Document section:
+---+

Since WMR also needs turning trajectory as well as translational trajectory to do useful
actions, we also investigated the minimum-energy turning trajectory planning for WMR. To
overcome nonholonomic and nonlinear properties of a WMR, we divided our trajectory
into three sections. The first is RS, which is focused on the rotational motion with the
required turning angle, and the others are TSB and TSA, which are adjoining procedures
focused on translational motion. Energy optimal trajectory for each section was obtained
using the Pontryagin’s Maximum Principle. To combine three sections and find the
minimum-energy trajectory, since there is no closed-form solution combining three
solutions, we suggested an iterative search method with quintuple loops based on
observations of the cost function. Since iterative search is composed of quintuple loops
and there are many iterations loops to calculate robot’s position due to its nonholonomic
property, we implemented the algorithm in C language and simulations took several
hours using a PC with Intel Core2 Duo 2.13GHz. Simulation results showed that the
minimum-energy turning trajectory can save the battery energy up to 8% compared with
loss-minimization turning trajectory. The experimental results also revealed that the
minimum-energy turning trajectory can save up to 9% of the energy drawn from the
batteries compared with loss-minimization turning trajectory.

+---+

Given data:
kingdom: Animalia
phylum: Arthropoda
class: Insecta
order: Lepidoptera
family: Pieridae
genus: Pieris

+---+

Work to complete: Translate this sentence from the passage on robot turning trajectories into Spanish: "Simulation results showed that the minimum-energy turning trajectory can save the battery energy up to 8% compared with loss-minimization turning trajectory."

Solution for this problem: Los resultados de la simulación mostraron que la trayectoria de giro de mínima energía puede ahorrar hasta un 8 % de la energía de la batería en comparación con la trayectoria de giro de minimización de pérdidas.